Universal Length Generalization with Turing Programs (2407.03310v1)

Published 3 Jul 2024 in cs.LG

Abstract: Length generalization refers to the ability to extrapolate from short training sequences to long test sequences and is a challenge for current LLMs. While prior work has proposed some architecture or data format changes to achieve length generalization, these proposals typically apply to a limited set of tasks. Building on prior scratchpad and Chain-of-Thought (CoT) techniques, we propose Turing Programs, a novel CoT strategy that decomposes an algorithmic task into steps mimicking the computation of a Turing Machine. This framework is both universal, as it can accommodate any algorithmic task, and simple, requiring only copying text from the context with small modifications. We show that by using Turing Programs, we obtain robust length generalization on a range of algorithmic tasks: addition, multiplication and in-context SGD. We then demonstrate that transformers achieve length generalization on random Turing Programs, suggesting that length generalization is possible for any algorithmic task. Finally, we theoretically prove that transformers can implement Turing Programs, constructing a simple RASP (Weiss et al.) program that simulates an arbitrary Turing machine.

PDF HTML Abstract

Universal Length Generalization with Turing Programs

The paper "Universal Length Generalization with Turing Programs," authored by Kaiying Hou, David Brandfonbrener, Sham Kakade, Samy Jelassi, and Eran Malach, introduces a novel approach to enhancing length generalization capabilities of transformer-based models, particularly on algorithmic tasks. This work proposes the use of Turing Programs as an extension to the Chain-of-Thought (CoT) methodology, enabling the transformer to break down algorithmic tasks into steps reminiscent of a Turing Machine. This essay outlines the key contributions, empirical results, and theoretical implications of the research.

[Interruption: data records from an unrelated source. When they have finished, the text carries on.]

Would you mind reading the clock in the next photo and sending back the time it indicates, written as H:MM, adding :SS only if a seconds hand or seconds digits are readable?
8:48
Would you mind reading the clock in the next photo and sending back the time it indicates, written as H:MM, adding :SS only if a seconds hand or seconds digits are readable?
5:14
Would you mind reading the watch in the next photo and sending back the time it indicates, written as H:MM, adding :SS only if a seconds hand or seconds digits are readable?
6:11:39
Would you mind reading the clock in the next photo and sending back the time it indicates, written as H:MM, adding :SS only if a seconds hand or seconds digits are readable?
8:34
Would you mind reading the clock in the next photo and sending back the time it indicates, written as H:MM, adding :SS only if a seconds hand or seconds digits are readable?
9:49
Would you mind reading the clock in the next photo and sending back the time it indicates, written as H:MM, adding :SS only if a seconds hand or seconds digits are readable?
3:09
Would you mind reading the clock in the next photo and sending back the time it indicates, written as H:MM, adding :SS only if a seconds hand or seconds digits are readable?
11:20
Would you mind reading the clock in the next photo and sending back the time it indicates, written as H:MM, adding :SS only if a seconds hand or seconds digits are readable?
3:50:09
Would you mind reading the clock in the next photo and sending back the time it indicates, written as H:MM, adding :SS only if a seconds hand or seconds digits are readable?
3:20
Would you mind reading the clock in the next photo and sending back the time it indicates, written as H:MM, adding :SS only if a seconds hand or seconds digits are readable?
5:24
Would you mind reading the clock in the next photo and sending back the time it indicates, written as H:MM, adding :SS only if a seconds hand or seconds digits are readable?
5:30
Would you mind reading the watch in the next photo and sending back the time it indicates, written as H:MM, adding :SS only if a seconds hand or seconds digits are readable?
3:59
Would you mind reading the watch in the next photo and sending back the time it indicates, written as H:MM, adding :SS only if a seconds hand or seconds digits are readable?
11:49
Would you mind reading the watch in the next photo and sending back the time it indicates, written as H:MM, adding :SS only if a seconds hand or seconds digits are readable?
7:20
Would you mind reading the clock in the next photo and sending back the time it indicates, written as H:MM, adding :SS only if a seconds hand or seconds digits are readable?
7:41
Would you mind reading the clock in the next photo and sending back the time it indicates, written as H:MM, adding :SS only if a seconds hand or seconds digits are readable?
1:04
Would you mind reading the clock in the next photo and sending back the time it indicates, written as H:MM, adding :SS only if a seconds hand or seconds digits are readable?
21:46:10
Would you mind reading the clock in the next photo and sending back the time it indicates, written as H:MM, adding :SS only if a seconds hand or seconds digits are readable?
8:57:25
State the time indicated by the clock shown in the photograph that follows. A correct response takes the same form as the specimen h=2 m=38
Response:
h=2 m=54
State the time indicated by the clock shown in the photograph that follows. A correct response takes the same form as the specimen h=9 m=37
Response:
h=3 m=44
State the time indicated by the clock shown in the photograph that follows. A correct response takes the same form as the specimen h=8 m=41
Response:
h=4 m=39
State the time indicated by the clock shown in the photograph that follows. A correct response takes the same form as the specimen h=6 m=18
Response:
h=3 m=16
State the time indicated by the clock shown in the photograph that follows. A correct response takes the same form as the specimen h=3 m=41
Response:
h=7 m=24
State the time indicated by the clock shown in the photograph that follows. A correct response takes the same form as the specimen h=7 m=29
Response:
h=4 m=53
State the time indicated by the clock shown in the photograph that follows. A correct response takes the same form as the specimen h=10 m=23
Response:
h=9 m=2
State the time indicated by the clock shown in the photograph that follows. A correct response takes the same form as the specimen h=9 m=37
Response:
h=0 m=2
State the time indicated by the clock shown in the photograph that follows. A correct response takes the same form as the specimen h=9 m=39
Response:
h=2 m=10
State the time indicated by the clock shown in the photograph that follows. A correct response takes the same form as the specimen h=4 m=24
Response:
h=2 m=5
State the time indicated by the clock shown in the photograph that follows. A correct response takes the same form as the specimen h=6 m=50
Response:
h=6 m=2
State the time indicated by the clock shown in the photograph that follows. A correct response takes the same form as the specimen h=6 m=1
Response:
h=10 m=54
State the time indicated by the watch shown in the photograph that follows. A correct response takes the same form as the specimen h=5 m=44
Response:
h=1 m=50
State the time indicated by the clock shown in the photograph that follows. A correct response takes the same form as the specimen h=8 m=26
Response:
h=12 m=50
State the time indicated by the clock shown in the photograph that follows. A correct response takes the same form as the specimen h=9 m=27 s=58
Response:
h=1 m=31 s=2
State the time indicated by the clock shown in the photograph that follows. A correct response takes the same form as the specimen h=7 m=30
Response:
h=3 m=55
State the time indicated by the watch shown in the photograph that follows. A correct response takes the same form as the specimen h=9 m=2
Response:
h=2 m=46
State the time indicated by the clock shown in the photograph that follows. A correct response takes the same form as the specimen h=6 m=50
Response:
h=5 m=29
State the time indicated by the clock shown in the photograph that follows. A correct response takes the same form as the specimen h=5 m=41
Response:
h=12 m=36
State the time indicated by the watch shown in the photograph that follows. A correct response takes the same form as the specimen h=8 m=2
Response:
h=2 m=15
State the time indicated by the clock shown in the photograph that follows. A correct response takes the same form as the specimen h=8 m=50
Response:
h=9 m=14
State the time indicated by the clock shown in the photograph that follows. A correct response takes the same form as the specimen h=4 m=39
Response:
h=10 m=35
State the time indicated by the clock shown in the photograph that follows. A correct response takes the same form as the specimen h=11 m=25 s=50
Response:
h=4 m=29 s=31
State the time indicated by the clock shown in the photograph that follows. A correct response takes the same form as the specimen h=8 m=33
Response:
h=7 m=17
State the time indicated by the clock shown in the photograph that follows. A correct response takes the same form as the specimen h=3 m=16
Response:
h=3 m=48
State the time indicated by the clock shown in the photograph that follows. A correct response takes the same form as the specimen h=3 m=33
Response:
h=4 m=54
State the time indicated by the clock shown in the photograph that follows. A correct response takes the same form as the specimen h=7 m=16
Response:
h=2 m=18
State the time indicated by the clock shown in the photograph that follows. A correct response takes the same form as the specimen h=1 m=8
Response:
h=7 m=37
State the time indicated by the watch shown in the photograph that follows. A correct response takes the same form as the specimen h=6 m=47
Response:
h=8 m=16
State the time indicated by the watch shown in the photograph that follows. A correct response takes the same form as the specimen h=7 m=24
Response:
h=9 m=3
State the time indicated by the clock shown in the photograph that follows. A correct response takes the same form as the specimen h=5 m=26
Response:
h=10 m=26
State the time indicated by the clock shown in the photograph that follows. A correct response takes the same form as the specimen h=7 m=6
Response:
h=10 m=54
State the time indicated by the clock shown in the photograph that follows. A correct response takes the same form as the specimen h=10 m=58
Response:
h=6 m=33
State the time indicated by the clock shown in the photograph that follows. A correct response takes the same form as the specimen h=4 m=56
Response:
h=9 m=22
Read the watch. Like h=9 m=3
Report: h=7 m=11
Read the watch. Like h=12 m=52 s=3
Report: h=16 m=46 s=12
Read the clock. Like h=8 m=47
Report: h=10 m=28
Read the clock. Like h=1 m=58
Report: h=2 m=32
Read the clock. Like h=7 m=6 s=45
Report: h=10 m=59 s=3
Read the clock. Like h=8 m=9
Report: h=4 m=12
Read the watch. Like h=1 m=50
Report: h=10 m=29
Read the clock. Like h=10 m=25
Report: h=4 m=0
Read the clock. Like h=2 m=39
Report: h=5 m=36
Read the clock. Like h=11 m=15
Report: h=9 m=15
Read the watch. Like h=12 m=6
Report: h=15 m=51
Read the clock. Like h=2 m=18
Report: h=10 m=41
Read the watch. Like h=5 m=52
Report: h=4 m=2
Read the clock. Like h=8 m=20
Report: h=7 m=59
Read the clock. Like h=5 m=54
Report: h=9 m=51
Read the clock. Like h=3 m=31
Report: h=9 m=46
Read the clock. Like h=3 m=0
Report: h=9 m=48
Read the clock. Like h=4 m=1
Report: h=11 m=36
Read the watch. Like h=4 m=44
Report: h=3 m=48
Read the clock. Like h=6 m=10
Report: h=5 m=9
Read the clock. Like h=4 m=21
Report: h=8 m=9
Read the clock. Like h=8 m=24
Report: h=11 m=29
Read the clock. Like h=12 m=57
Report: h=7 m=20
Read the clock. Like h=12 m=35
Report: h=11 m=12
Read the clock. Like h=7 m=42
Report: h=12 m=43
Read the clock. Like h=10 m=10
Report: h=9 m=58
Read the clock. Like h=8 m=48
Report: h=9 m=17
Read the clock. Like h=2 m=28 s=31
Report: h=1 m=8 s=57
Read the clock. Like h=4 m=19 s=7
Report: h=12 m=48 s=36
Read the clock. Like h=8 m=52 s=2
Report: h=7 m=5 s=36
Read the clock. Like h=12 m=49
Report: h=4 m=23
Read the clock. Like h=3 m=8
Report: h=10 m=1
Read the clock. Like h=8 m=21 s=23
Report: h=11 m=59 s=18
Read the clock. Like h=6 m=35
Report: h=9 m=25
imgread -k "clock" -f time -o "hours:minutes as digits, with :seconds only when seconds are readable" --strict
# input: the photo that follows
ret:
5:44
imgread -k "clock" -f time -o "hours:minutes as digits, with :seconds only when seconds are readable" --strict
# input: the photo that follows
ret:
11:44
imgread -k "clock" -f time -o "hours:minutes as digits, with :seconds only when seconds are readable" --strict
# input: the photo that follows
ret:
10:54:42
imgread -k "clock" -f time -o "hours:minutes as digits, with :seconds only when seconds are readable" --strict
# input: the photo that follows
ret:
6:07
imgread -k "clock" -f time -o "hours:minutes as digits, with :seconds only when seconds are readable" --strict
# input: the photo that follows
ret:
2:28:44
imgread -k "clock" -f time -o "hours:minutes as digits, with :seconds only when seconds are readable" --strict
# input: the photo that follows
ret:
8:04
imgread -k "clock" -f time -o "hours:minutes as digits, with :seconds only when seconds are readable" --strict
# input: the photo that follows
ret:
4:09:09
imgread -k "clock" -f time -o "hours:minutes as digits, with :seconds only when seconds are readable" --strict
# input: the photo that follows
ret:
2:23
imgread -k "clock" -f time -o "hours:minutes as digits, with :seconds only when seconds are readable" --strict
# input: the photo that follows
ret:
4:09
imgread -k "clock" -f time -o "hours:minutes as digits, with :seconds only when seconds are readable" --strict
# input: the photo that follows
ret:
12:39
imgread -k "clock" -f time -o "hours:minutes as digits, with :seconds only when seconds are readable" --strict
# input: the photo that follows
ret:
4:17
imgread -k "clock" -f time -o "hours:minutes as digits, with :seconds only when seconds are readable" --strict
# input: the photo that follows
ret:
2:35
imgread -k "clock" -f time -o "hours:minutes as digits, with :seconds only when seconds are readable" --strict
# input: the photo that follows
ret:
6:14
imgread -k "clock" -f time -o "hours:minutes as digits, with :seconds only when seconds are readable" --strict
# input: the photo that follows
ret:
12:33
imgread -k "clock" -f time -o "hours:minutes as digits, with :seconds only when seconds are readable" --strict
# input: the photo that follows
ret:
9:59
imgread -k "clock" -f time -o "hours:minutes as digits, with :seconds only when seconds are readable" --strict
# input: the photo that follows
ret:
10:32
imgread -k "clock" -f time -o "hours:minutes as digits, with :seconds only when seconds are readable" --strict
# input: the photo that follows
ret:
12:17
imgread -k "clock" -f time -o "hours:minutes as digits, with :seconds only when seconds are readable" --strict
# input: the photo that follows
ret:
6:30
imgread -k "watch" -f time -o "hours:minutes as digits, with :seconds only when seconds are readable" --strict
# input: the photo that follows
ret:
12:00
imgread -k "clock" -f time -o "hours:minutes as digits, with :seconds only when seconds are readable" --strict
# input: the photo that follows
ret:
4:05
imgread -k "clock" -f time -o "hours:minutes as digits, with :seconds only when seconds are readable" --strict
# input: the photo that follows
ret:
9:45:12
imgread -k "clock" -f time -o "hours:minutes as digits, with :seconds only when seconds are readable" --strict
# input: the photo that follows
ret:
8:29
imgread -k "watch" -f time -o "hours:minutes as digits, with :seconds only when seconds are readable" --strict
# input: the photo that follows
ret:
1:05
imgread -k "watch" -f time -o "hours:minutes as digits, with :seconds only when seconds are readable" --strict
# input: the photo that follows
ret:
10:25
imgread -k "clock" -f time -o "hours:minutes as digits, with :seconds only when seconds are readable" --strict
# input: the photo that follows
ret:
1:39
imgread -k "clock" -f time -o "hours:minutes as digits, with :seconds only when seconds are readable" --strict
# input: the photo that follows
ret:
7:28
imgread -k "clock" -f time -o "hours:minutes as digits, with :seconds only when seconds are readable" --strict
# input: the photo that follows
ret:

The primary motivation behind the paper is the observed limitation of transformers in generalizing to longer sequences than those encountered during training, termed length generalization. While various techniques and modifications have been explored to address this, they often cater to specific tasks and exhibit limited universality. The authors introduce Turing Programs, a versatile scratchpad strategy that mimics the stepwise computation process of a Turing Machine, thus being adaptable to a wide spectrum of algorithmic tasks. This method revolves around copying text from the context with minimal modifications, maintaining simplicity and universality.

Key Contributions

Proposing Turing Programs: Turing Programs effectively formalize the decomposition of algorithmic tasks into sequential steps, each represented as a slightly modified copy of the prior step, akin to the operation of a Turing Machine.
Empirical Validation: The authors demonstrate robust length generalization using Turing Programs across multiple algorithmic tasks, notably addition, multiplication, and in-context SGD, showcasing significant improvement in accuracy when extrapolating from shorter to longer sequences.
Theoretical Foundation: A proof is provided that transformers can simulate Turing Programs by constructing RASP programs that mimic arbitrary Turing machines, establishing the theoretical feasibility of applying Turing Programs in practice.

Empirical Results

The research places a strong emphasis on empirical validation. Noteworthy numerical results include achieving 98% accuracy on 100-digit addition tasks when trained on 50-digit examples. Similarly, the method extends to multiplication tasks, both with 1-digit and 3-digit operands, where the models exhibit over 97% accuracy on 100-digit operations. Additionally, training transformers to execute Stochastic Gradient Descent (SGD) on linear regression tasks shows promising generalization from 50 to 80 examples.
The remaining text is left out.